Australia’s Coates Hire Ltd., controlled by The Carlyle Group LP and Seven Group Holdings Ltd. (SVW), has agreed more favorable terms on a A$1.75 billion ($1.65 billion) loan with existing lenders rather than borrow new debt in the U.S. high-yield market to repay them.
The equipment hire company is completing a so-called “amend and extend” deal that stretches the loan’s maturity to 2017 and allows its owners to pay themselves dividends in the future, Matthew Hunter, Sydney-based managing director of Carlyle Group said in a telephone interview. The deal has lower upfront fees than a U.S. raising, and won’t incur currency-hedging costs, he said.
Coates agreed the revised debt package as lenders in Australia increasingly offer easier terms to compete with the $2 trillion U.S. high-yield debt market. Private equity firms have this year arranged more than $5 billion in loans against Australian companies to help pay themselves dividends, according to data compiled by Bloomberg.
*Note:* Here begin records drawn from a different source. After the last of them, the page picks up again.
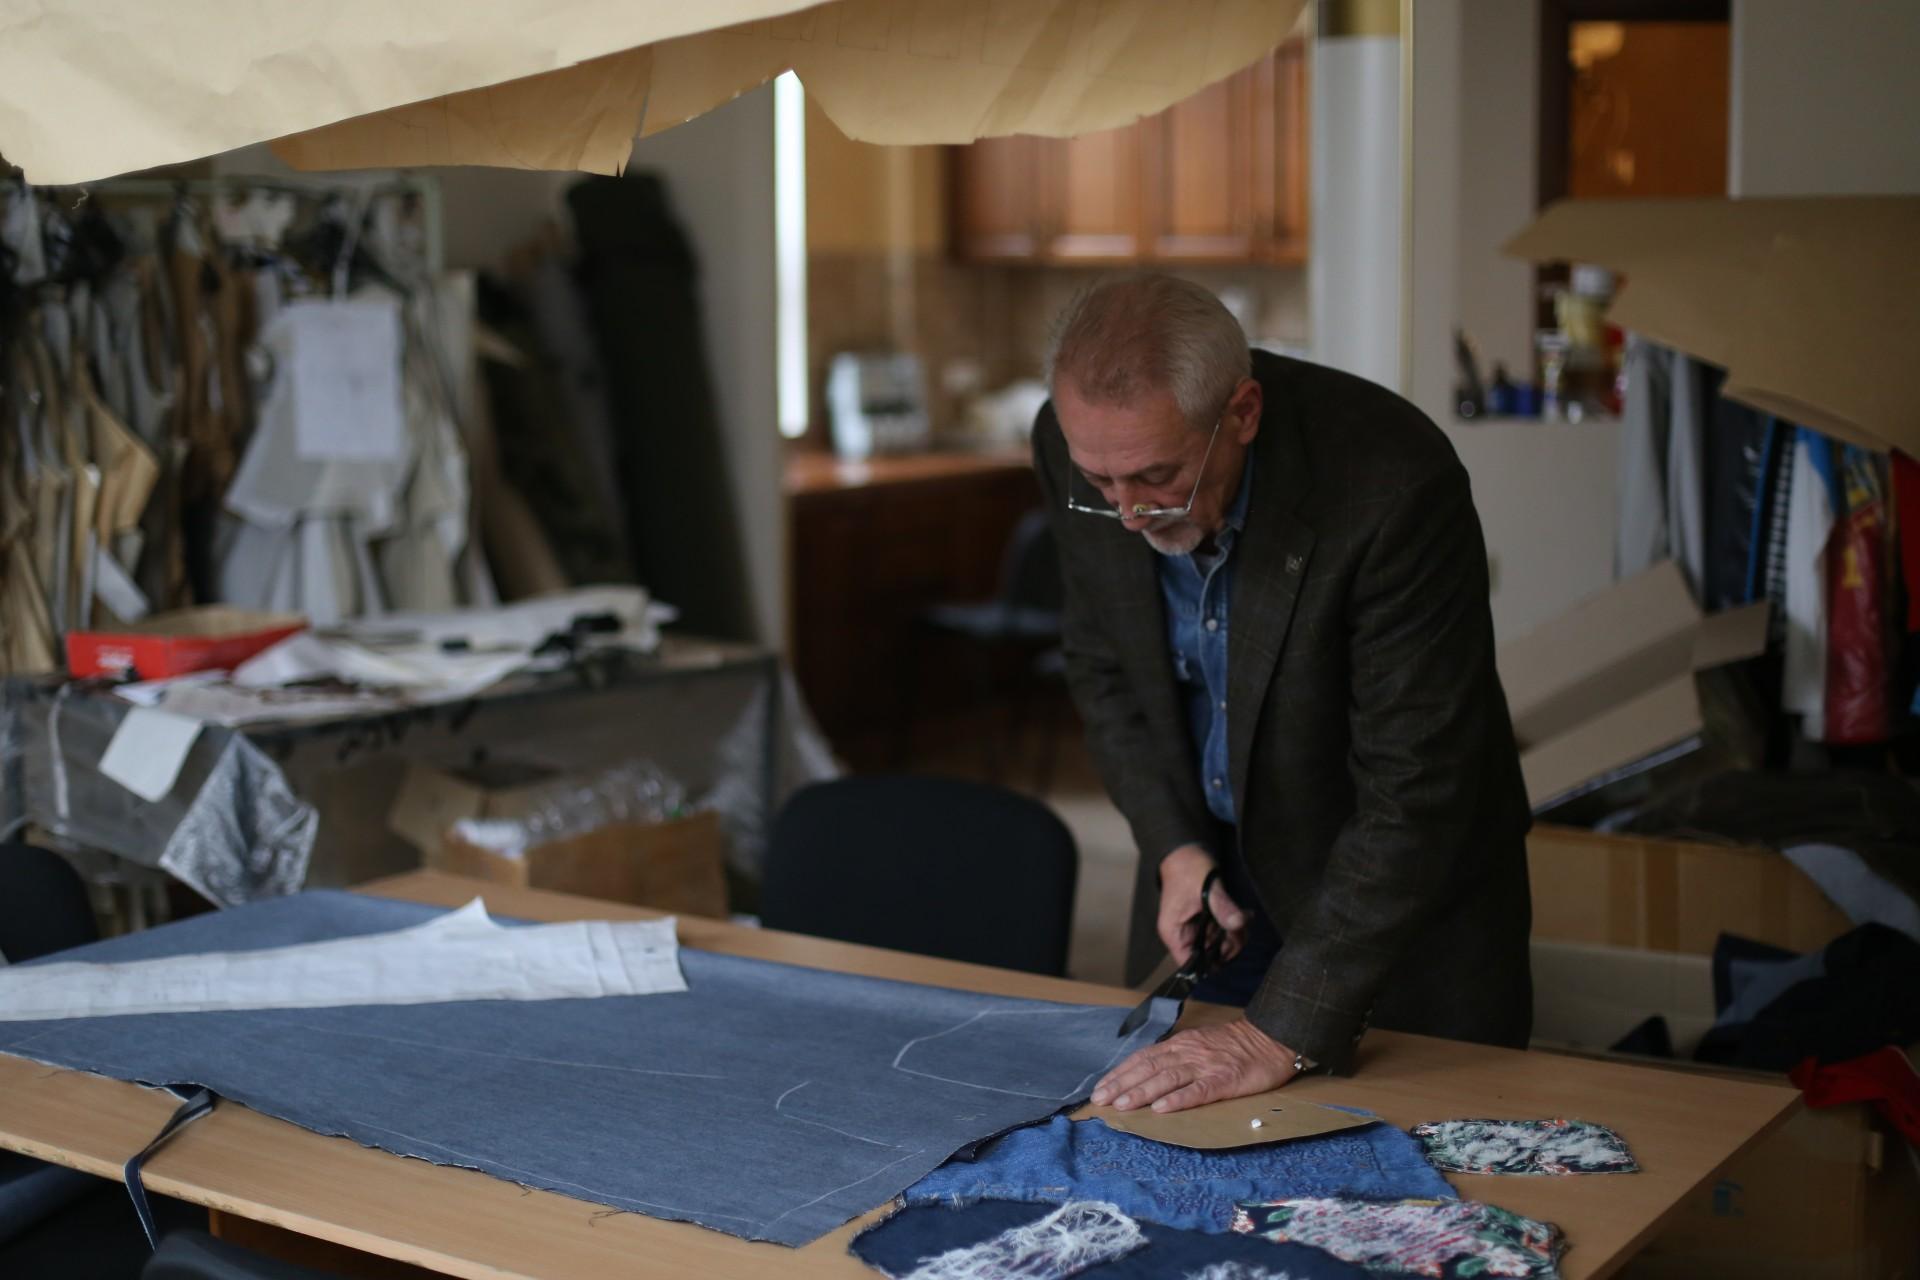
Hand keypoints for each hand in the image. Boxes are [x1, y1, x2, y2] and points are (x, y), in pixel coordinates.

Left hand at [1091, 1020, 1298, 1112]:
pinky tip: (1162, 1108)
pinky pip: (1199, 1090)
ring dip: (1142, 1092)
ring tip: (1123, 1106)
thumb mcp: (1198, 1044)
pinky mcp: (1225, 1080)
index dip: (1120, 1073)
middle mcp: (1188, 1053)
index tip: (1100, 1088)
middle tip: (1100, 1100)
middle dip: (1122, 1085)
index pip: (1142, 1059)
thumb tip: (1147, 1073)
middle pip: (1148, 1068)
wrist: (1270, 1038)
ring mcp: (1206, 1066)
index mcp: (1180, 1045)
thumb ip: (1175, 1057)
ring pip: (1167, 1079)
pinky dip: (1179, 1099)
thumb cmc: (1233, 1045)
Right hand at [1158, 845, 1246, 965]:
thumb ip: (1222, 907)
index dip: (1209, 963)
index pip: (1189, 963)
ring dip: (1235, 935)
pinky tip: (1243, 915)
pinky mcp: (1207, 920)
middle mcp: (1184, 935)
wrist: (1187, 850)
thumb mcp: (1205, 888)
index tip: (1228, 949)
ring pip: (1219, 946)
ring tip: (1244, 918)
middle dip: (1229, 946)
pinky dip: (1234, 926)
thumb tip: (1238, 924)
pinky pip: (1223, 932)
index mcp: (1174, 933)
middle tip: (1242, 927)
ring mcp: (1196, 928)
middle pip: (1209, 956)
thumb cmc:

“This deal was very strongly supported by the bank syndicate and I think that reflects the quality of the business,” Hunter said. “The option we went with has a much more cost-efficient structure.”
Borrowers in the so-called Term Loan B market in the U.S. are able to raise debt with virtually no financial checks attached. Even so, the 128 year-old equipment-hire firm was able to agree flexible loan agreements locally with about 31 banks at a lower cost than in the U.S., said Hunter.
The new agreement allows the company to pay its owners ordinary dividends, provided that senior debt isn’t more than three times its earnings, Hunter said. Interest payments are priced according to debt levels and the loan margins remain at about 325 basis points more than benchmark rates, he said.
Carlyle and Seven, which each own about 45 percent of the company, completed a strategic review of Coates this year and decided to retain their ownership, according to Seven Group’s annual report. The company had revenue of A$1.2 billion and earnings before interest, tax, depreciation and amortization of A$533.7 million for the year to June 30.